During the tinkering-playing with horizontal and vertical format full frame picture making-several thoughts have come to mind. Setting aside the square format signature identity thing-the more I think about that, the more it fades into the background-a thought I never really considered before has risen to the fore. I.E., the predominance of pictures made with the horizontal format / aspect (especially landscape pictures). FYI, I have no numeric stats to back up that thought but, it does feel right.
Hardware wise, that idea does make sense inasmuch as, throughout the history of photography, an overwhelming number of cameras have had viewing apparatus that is oriented to the horizontal format / aspect. Especially so in the modern era. The major exception, camera wise, being the (predominantly) medium format square format cameras.

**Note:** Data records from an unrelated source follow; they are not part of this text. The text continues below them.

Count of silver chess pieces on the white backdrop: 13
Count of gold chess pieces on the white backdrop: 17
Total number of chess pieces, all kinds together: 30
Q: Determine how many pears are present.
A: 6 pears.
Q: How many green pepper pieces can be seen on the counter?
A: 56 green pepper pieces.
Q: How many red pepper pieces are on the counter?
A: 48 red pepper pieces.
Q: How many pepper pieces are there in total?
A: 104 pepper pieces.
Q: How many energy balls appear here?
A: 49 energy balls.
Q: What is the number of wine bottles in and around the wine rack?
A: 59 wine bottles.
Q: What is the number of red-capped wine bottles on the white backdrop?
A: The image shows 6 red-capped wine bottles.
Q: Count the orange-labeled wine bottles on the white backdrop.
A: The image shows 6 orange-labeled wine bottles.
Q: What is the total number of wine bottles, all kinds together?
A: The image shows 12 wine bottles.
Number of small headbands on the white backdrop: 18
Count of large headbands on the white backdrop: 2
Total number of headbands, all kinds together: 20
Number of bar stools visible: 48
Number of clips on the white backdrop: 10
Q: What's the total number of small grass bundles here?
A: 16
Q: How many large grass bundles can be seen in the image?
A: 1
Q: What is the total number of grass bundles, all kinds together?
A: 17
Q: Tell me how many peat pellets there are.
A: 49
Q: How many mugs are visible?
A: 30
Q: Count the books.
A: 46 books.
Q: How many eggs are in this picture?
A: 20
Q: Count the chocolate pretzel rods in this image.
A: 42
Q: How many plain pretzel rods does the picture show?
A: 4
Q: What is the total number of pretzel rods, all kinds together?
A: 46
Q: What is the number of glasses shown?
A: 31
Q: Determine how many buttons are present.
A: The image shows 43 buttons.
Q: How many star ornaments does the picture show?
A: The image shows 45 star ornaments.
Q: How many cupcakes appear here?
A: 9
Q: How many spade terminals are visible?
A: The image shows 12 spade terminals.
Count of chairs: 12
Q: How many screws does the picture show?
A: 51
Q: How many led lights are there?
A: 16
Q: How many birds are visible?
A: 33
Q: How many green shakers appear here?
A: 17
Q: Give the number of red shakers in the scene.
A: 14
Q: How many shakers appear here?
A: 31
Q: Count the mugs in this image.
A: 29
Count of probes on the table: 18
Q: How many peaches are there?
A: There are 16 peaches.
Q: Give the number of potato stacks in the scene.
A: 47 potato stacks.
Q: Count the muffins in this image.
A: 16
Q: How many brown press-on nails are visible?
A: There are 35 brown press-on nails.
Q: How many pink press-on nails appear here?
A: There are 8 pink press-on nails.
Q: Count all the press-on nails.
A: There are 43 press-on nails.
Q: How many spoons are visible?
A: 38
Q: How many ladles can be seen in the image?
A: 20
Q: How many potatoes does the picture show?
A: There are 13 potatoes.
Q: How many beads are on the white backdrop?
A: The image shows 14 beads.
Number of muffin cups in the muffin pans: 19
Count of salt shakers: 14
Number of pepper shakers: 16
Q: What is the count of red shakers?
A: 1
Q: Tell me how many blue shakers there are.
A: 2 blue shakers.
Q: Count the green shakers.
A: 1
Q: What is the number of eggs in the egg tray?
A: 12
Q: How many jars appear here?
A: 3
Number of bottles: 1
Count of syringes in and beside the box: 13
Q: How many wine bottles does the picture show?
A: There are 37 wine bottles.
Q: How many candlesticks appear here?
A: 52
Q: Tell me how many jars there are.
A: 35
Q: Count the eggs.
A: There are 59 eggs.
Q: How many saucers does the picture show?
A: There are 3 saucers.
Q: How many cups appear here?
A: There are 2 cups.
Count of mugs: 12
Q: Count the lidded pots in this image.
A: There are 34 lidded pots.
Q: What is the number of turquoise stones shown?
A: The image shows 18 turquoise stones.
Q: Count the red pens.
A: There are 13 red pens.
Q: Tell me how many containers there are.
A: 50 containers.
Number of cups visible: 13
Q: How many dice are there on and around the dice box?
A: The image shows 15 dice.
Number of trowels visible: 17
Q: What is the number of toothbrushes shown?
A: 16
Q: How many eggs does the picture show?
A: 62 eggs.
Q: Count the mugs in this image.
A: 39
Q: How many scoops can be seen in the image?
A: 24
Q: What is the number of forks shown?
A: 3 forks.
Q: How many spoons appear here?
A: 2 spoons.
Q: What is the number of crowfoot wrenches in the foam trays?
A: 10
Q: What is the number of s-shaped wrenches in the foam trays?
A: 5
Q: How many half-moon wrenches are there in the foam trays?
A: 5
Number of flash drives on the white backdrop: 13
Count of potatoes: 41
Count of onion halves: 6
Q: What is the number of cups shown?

Picture making wise, there are exceptions to the horizontal aspect /format procivility. Most notable is the portrait genre wherein most portraits are made in the vertical format aspect (group portraits excepted). Also, in my commercial photography life, I would guess that 90% of the pictures I made were in the vertical format aspect. That's cuz most of my pictures were made for the printed page-magazines, annual reports, etc. And to my previous point, hardware wise, Making vertical format / aspect pictures required turning the come on its "side" (its "natural" orientation?), or in the case of a view camera, rotating the back.
All of the above aside (and back to the signature identity thing), in the Fine Art Photography World, format / aspect matters inasmuch as most Fine Art picture makers rarely mix formats / apsect in a given body of work. That is to write that the format / aspect they work with is an integral ingredient of their vision / the manner in which thet see. That proclivity (amongst many other "rules") is as sacroscant in the Fine Art World as the one-camera, one-lens MO. Like it or not, good thing or not, the Fine Art World demands, if a practioner wishes to be taken seriously, a consistent artistic vision, technique and concept wise, in a given body of work.
That written, the Fine Art World is OK with an artist creating a new body of work that differs from that of a previous body of work. So, as I mentioned in an earlier entry, I am considering my full frame pictures to be a new body of work. And, to be rigorously consistent, I am leaning toward the veritical retangular format / aspect for all of the work.